**Source**
-*-*-
We can clearly see that there are 'input_1' and 'input_2' for the same output. What is also important to indicate is that we take *inputs* as a **head** of the triple, *tool* (for example 'IntersectDissolveField2Object') as a **relation**, and lastly as a **tail** we indicate the *output*. 

That is why this section is divided into two subsections. In the first one (2.1), we create triples with only one input. Based on the example above, tripple would look like this: 

>*(input_1, IntersectDissolveField2Object, output)*   
>*(input_2, IntersectDissolveField2Object, output)*

Then the second section will contain triples with multiple inputs, so they will look like this: 

>*([input_1, input_2], IntersectDissolveField2Object, output)*


### 2.1 Single input triples 

In [4]:
# Create an RDF graph
graph = Graph()

# Define the prefix that are in the workflows 
prefixes = {
    "ns1": Namespace("http://geographicknowledge.de/vocab/Workflow.rdf#"),
    "rdfs": Namespace("http://www.w3.org/2000/01/rdf-schema#"),
    "cc": Namespace("http://geographicknowledge.de/vocab/CoreConceptData.rdf#"),
}

# Bind the prefixes in the graph
for prefix, namespace in prefixes.items():
    graph.bind(prefix, namespace)
    
# changing working directory to the one where the workflows are saved   
directory_files = "C:/Users/wlibe/OneDrive/Pulpit/Thesis/final_code/workflows"
os.chdir(directory_files)

# iterate over files in that directory
for files in os.listdir(directory_files):
    file = graph.parse(files, format="turtle")

In [5]:
# Iempty list to store the triples 
triples_single = []

# Iterate over the triples in the graph
for subject in graph.subjects(RDF.type, prefixes["ns1"].Workflow):
    
    # Extract the data, tool, and data triples
    for edge_obj in graph.objects(subject, prefixes["ns1"].edge):
        tool_name = None
        inputs = []
        outputs = []
        for rel_predicate, rel_obj in graph.predicate_objects(edge_obj):
            if rel_predicate == prefixes["ns1"].applicationOf:
                # Extract the tool name
                tool_name = str(rel_obj).split("#")[-1]
            elif rel_predicate == prefixes["ns1"].input1 or rel_predicate == prefixes["ns1"].input2:
                inputs.append(rel_obj)
            elif rel_predicate == prefixes["ns1"].output:
                outputs.append(rel_obj)

        # Create separate triples for each input-output relationship
        for input_obj in inputs:
            for output_obj in outputs:
                # Get the rdfs:label for input_obj and output_obj
                input_label = graph.value(input_obj, RDFS.label)
                output_label = graph.value(output_obj, RDFS.label)
                if input_label and output_label:
                    triples_single.append((input_label, tool_name, output_label))
                else:
                    triples_single.append((input_obj, tool_name, output_obj))


In [6]:
# printing the triples 
for triple in triples_single:
    print(triple)
-*-*-
**Dataset items**
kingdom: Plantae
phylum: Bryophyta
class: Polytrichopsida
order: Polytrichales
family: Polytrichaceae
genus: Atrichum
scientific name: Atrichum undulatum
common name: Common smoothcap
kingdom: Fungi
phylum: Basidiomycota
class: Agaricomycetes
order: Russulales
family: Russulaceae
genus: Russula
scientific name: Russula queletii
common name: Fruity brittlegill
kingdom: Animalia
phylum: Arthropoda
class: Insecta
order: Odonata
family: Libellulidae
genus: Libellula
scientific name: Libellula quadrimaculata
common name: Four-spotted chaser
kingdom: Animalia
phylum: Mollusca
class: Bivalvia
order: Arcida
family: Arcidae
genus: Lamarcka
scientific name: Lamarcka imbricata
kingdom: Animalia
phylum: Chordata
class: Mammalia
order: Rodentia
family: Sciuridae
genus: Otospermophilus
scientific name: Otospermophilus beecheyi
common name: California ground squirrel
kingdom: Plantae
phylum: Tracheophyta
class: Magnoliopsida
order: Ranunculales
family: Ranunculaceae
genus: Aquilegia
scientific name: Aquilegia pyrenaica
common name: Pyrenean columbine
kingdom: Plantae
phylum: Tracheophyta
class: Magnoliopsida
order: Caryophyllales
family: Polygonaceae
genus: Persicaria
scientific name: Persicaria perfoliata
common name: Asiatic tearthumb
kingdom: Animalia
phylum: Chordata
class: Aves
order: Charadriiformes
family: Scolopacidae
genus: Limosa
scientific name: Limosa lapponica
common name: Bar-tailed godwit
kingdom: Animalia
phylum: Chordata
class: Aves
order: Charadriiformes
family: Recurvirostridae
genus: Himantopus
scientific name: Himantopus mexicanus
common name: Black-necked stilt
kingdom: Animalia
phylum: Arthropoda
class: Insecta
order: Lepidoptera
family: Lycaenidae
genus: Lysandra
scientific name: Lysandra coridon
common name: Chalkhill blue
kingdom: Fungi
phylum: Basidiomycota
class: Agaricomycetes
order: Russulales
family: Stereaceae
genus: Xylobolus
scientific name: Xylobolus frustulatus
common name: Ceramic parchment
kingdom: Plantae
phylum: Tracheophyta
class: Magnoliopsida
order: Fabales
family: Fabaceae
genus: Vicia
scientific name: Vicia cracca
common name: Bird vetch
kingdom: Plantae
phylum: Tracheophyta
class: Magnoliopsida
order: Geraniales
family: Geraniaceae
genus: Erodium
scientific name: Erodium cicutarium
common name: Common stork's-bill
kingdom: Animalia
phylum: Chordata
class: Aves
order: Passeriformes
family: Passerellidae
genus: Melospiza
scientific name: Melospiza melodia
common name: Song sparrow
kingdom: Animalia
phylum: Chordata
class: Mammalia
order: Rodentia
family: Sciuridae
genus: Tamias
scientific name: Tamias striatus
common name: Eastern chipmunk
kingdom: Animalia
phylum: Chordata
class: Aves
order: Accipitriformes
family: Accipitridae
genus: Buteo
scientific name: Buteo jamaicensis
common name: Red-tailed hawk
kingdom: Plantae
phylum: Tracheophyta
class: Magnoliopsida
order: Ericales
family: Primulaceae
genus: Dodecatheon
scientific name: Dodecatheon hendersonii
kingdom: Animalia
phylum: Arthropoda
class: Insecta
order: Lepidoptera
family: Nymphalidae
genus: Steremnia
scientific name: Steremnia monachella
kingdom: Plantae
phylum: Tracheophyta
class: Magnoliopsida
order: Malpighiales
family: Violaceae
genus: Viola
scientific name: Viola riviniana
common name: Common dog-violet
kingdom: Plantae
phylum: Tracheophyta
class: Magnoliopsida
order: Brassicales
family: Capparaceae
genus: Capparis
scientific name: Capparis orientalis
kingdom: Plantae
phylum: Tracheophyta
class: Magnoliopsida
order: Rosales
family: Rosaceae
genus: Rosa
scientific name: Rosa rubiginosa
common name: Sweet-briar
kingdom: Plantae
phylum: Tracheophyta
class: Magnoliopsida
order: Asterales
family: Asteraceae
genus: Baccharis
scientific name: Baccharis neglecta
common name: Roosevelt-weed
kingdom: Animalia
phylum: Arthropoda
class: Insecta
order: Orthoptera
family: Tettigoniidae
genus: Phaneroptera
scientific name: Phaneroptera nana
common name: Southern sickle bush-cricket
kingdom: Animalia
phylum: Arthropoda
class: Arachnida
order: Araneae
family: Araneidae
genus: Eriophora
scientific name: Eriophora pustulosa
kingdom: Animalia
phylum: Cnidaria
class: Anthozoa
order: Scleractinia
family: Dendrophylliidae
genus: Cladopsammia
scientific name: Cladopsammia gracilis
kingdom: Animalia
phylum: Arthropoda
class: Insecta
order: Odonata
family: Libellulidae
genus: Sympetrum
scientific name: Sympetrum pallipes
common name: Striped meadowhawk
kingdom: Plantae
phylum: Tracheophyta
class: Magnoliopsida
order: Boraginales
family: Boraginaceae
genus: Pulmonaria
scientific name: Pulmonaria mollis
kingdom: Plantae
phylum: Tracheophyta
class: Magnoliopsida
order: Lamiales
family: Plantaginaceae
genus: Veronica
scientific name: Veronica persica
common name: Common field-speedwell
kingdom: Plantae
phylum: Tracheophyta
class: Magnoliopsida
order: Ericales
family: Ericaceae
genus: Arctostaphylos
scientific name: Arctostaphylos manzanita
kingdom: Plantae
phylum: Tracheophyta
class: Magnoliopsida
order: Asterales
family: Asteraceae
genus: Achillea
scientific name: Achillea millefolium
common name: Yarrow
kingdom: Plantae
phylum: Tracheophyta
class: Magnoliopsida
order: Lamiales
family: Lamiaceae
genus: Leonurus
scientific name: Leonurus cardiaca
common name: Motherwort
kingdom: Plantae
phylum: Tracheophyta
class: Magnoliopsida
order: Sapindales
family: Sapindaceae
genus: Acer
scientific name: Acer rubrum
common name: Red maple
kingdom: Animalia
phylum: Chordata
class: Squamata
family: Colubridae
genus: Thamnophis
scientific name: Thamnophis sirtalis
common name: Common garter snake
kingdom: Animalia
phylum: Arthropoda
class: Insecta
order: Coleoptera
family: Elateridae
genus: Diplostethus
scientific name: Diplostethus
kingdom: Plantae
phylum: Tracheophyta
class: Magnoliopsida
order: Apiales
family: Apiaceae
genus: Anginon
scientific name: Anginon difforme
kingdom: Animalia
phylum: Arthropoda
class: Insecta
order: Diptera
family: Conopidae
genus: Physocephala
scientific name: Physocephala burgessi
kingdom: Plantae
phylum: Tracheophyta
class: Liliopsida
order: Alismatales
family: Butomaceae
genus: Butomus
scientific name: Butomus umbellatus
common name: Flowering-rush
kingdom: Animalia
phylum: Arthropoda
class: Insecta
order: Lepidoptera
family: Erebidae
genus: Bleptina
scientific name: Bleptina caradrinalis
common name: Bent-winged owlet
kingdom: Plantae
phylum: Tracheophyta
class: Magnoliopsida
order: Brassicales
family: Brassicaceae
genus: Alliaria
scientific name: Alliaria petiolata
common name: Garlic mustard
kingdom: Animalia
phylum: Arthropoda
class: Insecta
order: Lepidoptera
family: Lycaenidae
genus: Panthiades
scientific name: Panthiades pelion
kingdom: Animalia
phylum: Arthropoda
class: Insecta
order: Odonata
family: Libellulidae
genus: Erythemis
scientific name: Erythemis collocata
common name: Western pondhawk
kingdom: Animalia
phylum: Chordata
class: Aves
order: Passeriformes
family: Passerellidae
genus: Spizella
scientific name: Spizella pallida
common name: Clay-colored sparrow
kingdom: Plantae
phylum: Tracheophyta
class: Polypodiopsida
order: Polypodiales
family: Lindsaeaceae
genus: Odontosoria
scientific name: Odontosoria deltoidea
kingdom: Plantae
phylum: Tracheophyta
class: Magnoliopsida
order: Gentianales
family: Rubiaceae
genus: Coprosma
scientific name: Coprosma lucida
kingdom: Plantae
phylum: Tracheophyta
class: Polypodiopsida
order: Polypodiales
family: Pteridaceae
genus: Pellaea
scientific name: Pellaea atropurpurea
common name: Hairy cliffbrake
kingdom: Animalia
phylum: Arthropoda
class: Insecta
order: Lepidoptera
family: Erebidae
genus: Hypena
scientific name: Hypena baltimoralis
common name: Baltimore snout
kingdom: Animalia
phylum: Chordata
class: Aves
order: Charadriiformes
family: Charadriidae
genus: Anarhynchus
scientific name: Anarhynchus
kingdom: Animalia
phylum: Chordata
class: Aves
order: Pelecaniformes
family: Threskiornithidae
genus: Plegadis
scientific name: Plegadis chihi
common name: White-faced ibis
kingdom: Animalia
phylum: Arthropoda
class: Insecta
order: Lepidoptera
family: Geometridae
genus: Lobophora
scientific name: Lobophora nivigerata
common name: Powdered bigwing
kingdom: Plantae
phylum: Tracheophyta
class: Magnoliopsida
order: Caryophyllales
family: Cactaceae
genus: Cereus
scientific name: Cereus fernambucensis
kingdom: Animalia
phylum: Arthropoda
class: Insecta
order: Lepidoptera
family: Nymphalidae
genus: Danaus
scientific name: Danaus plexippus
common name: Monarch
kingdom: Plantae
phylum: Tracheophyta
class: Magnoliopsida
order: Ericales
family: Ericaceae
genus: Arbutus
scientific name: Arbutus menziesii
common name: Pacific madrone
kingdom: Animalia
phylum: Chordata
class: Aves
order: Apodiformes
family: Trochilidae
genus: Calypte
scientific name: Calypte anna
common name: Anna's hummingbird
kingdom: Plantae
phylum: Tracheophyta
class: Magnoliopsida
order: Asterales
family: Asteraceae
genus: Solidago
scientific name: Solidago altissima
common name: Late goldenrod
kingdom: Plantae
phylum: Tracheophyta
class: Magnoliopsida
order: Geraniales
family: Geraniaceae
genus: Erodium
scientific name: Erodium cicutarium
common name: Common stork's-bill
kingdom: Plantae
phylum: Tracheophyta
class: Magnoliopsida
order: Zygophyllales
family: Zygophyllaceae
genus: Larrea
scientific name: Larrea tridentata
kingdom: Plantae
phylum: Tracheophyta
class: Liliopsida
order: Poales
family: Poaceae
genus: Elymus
-*-*-
**Stated goal 1**
Answer these questions about the notebook on workflow triples, one per line:
(a) In each triple, what serves as the relation?
(b) What format is given when each workflow file is parsed?
(c) What is the name of the empty list that stores the single-input triples?
**Stated goal 2**
Pick up the notebook on workflow triples after its last line and continue it.

**Written answer 1**
(a) The tool, for example 'IntersectDissolveField2Object'.
(b) "turtle"
(c) triples_single

**Written answer 2**
(rdflib.term.Literal('ObjectQ, VectorTessellationA, NominalA'), 'IntersectDissolveField2Object', rdflib.term.Literal('ObjectQ, VectorRegionA, ERA'))
(rdflib.term.Literal('FieldQ, VectorTessellationA, PlainNominalA'), 'IntersectDissolveField2Object', rdflib.term.Literal('ObjectQ, VectorRegionA, ERA'))
(rdflib.term.Literal('ObjectQ, VectorTessellationA, NominalA'), 'SpatialJoinSumTessRatio', rdflib.term.Literal('ObjectQ, VectorTessellationA, ERA'))
(rdflib.term.Literal('ObjectQ, VectorRegionA, ERA'), 'SpatialJoinSumTessRatio', rdflib.term.Literal('ObjectQ, VectorTessellationA, ERA'))
(rdflib.term.Literal('ObjectQ, VectorTessellationA, PlainIntervalA'), 'SpatialJoinSumTessRatio', rdflib.term.Literal('ObjectQ, VectorTessellationA, ERA'))
(rdflib.term.Literal('ObjectQ, VectorTessellationA, ERA'), 'SpatialJoinSumTessRatio', rdflib.term.Literal('ObjectQ, VectorTessellationA, ERA'))
(rdflib.term.Literal('ObjectQ, PointA, PlainNominalA'), 'addObjectCapacity', rdflib.term.Literal('ObjectQ, Point

In [7]:

# changing working directory to floder where I wantfiles to be saved   
directory_triples = "C:/Users/wlibe/OneDrive/Pulpit/Thesis/final_code/triples"
os.chdir(directory_triples)

#saving the single input triple into pickle file 
with open('triples_single_input.pkl', 'wb') as file:
    pickle.dump(triples_single, file)

In [8]:
# opening the picke file 
with open('triples_single_input.pkl', 'rb') as file:
    triples_single = pickle.load(file)
    
# saving the triple list into a data frame 
df_single = pd.DataFrame(triples_single, columns = ["head", "relation", "tail"])

#saving the triplets into pickle file 
with open('triples_single_df.pkl', 'wb') as file:
    pickle.dump(df_single, file)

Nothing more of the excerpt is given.